** DOCUMENT TEXT **

Blue – the best color in the game. I’m not joking you, there is nothing blue really can’t do. It arguably makes the bulk of two of the major three archetypes in control and combo, and even has had its share of tier 1 aggro decks in Constructed’s time (Illusions, Merfolk, etc.)

More than anything else however, is the color’s prevalence over here at The CG Realm. We’re a bit muddled by counterspells, to be perfectly honest, and while it can get cute, the constant control warring that’s been going on for the past few months has gotten – personally at least – extremely dull. It’s the easiest meta to get tired of, as nobody likes to have their spells countered, their permanents mass bounced, and above all, nobody likes to watch your opponents play with themselves when the control player decides to make his or her move, Time Walking 20 times, or other shenanigans. All the while, the rest of the table is at his or her mercy while they figure out which sword he’s going to cut your head off with.

** PROVIDED ENTRIES **
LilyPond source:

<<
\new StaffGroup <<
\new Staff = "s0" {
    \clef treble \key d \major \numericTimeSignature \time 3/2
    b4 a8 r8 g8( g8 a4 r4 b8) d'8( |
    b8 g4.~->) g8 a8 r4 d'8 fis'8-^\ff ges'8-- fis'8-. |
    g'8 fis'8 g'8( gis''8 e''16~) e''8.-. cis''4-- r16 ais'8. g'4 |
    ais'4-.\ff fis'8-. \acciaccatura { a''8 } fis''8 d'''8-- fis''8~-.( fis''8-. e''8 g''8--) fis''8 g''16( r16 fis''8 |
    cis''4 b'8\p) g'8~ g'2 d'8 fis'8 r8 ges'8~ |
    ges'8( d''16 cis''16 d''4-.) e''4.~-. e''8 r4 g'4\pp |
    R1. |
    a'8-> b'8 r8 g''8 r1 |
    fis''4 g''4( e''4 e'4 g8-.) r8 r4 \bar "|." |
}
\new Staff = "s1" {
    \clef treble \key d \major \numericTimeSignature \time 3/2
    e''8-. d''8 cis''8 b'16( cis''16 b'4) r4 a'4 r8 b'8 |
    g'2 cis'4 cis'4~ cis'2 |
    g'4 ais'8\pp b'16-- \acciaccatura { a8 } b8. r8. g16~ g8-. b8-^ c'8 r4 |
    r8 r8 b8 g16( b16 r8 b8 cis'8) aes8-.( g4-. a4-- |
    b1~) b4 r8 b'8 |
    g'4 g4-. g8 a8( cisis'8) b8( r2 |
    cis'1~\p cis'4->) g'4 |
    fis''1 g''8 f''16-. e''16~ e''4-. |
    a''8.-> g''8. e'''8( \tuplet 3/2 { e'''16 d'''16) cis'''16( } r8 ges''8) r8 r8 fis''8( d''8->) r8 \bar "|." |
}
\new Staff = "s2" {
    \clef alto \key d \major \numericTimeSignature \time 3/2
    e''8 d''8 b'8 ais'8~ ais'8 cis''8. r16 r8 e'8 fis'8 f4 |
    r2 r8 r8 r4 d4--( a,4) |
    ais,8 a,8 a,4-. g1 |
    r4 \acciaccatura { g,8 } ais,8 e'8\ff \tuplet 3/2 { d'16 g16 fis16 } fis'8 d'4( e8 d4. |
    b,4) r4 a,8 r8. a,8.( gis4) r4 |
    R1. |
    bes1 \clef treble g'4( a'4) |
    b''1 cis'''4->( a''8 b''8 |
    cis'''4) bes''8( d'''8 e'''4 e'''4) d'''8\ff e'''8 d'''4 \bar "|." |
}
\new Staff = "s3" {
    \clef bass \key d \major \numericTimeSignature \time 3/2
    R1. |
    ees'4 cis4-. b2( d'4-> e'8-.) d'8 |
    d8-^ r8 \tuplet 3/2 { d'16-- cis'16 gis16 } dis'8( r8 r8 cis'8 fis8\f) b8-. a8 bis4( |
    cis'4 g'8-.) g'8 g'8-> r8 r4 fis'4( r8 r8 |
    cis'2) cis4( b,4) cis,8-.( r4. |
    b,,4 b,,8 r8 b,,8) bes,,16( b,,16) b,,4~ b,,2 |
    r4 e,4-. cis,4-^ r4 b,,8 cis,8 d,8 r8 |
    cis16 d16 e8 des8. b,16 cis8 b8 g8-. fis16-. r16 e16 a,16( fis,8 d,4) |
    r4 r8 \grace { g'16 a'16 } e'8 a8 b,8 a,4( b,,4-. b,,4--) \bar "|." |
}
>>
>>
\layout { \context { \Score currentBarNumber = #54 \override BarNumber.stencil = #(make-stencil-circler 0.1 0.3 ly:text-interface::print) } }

** SET TASKS **
a - Repeat the text about the color blue between "More than anything" and "head off with.", inclusive.
b - Tally the lines in the entries that contain the string "clef", and give only the number.
The entries have no connection to the text about the color blue.

** SET OF ANSWERS **
a -
More than anything else however, is the color’s prevalence over here at The CG Realm. We’re a bit muddled by counterspells, to be perfectly honest, and while it can get cute, the constant control warring that’s been going on for the past few months has gotten – personally at least – extremely dull. It’s the easiest meta to get tired of, as nobody likes to have their spells countered, their permanents mass bounced, and above all, nobody likes to watch your opponents play with themselves when the control player decides to make his or her move, Time Walking 20 times, or other shenanigans. All the while, the rest of the table is at his or her mercy while they figure out which sword he’s going to cut your head off with.

b - 5